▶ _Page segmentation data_
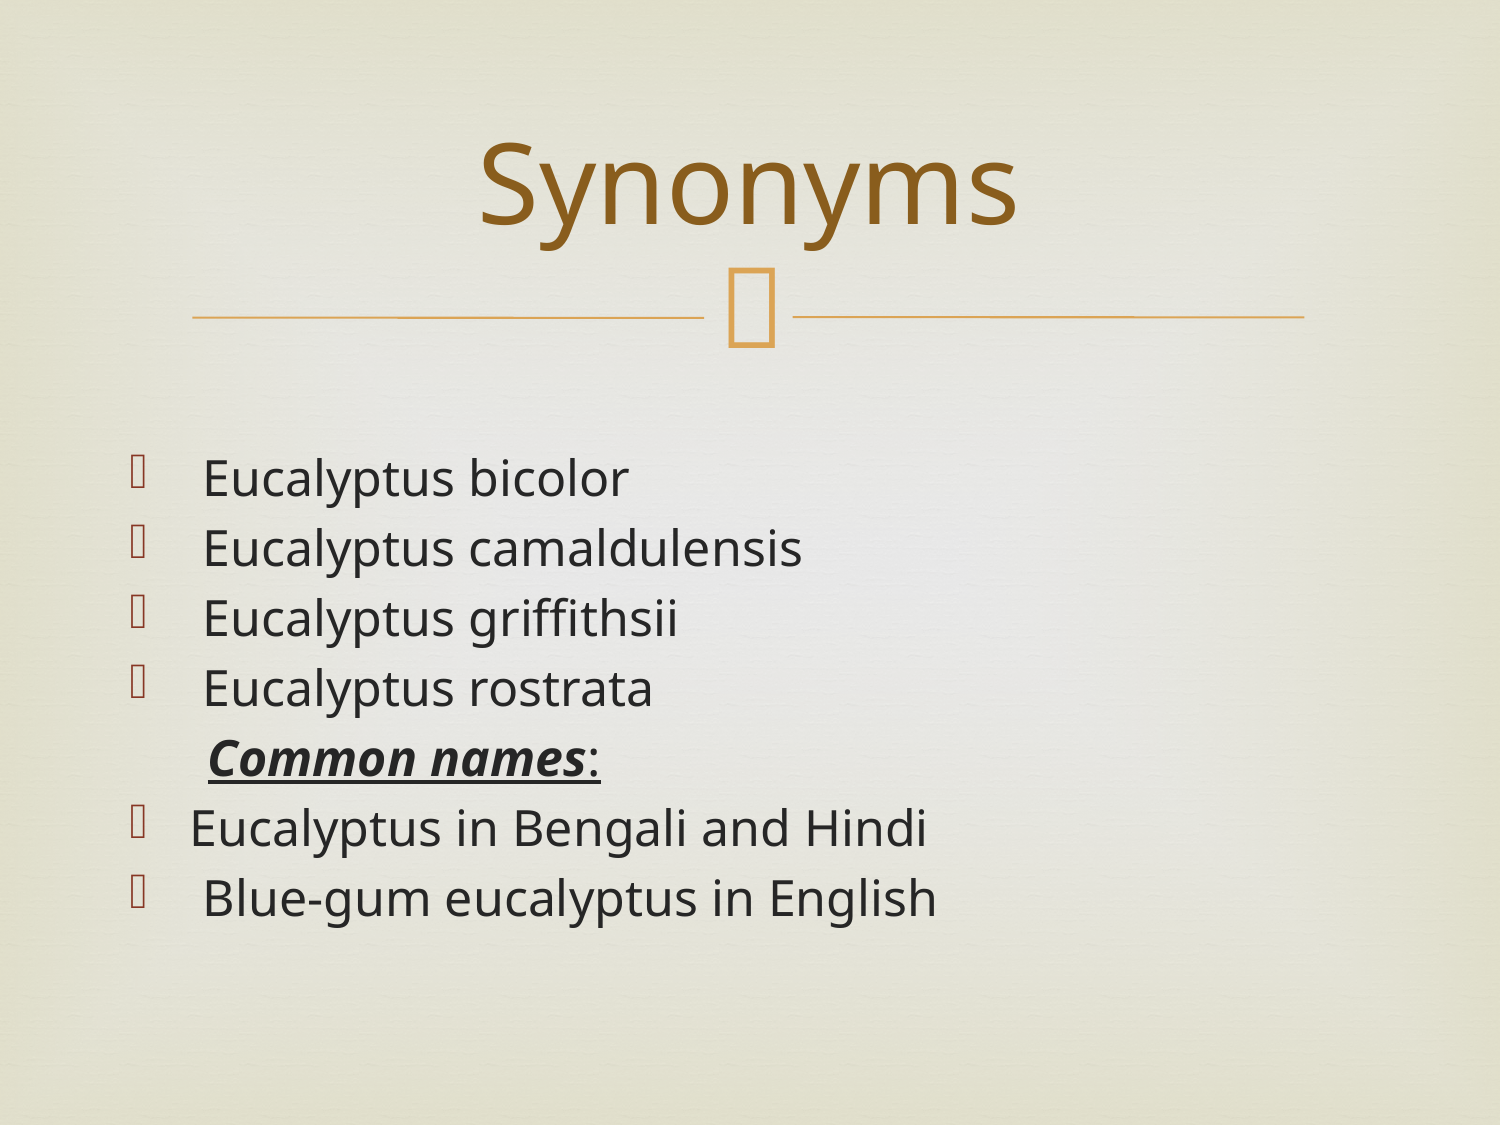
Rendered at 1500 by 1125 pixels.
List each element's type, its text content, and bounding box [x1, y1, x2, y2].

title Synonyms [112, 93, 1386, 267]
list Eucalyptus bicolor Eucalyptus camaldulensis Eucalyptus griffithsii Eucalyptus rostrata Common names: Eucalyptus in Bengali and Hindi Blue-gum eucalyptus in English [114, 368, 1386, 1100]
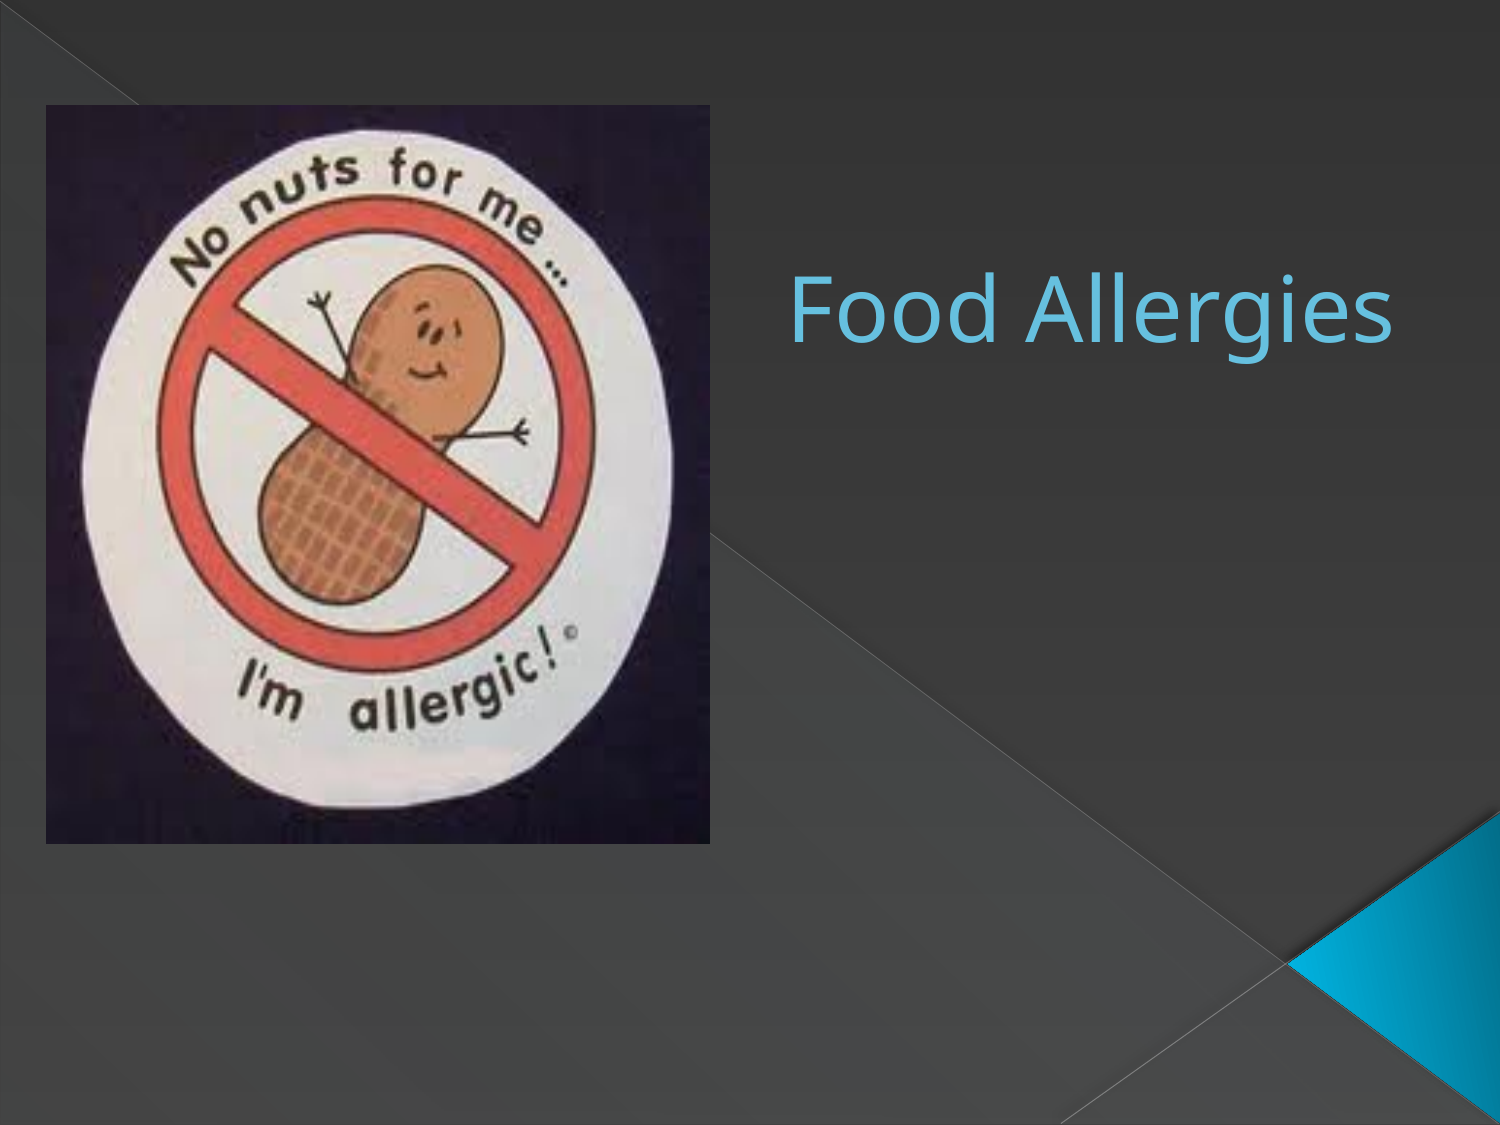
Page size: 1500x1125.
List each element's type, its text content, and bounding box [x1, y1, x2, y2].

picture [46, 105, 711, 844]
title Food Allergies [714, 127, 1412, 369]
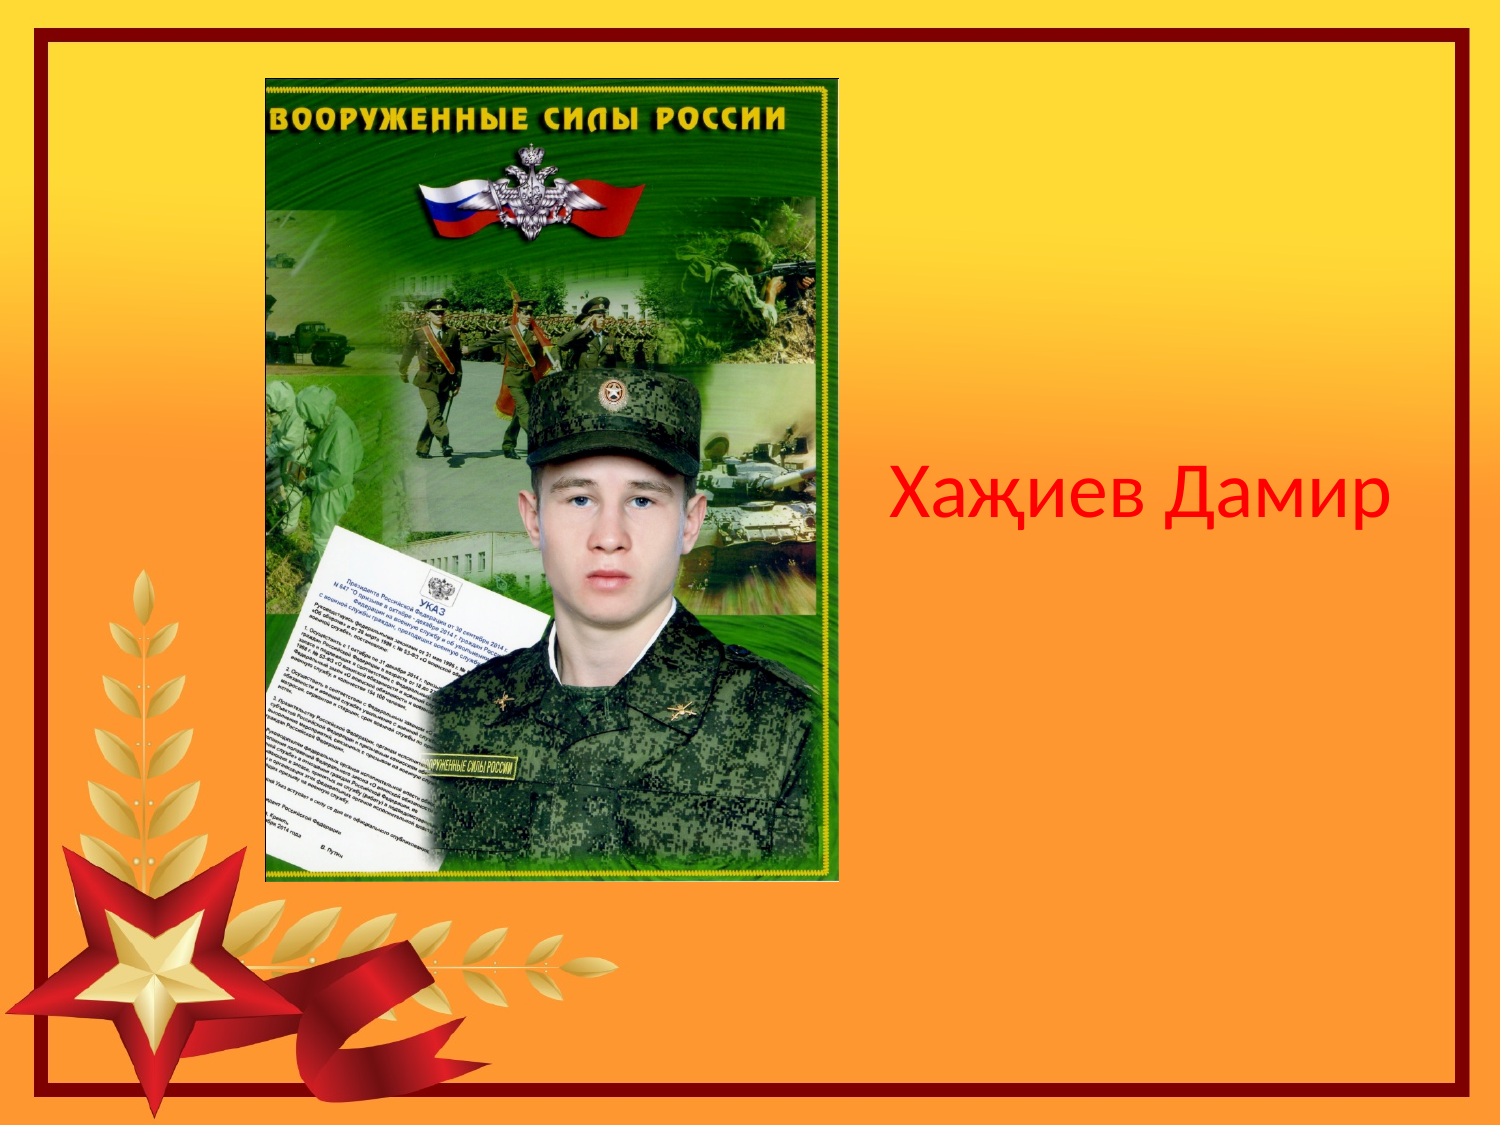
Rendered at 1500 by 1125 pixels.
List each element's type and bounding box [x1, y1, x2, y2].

▶ _Task to carry out_
Every record is to be repeated exactly, and no picture is carried over.

▶ _Result of this exercise_
Rendered at 1500 by 1125 pixels.
List each element's type, its text content, and bounding box [x1, y1, x2, y2].

title Synonyms [112, 93, 1386, 267]
list Eucalyptus bicolor Eucalyptus camaldulensis Eucalyptus griffithsii Eucalyptus rostrata Common names: Eucalyptus in Bengali and Hindi Blue-gum eucalyptus in English [114, 368, 1386, 1100]
Page size: 1500x1125.
List each element's type, its text content, and bounding box [x1, y1, x2, y2].

picture [46, 105, 711, 844]
title Food Allergies [714, 127, 1412, 369]
Rendered at 1500 by 1125 pixels.
List each element's type and bounding box [x1, y1, x2, y2].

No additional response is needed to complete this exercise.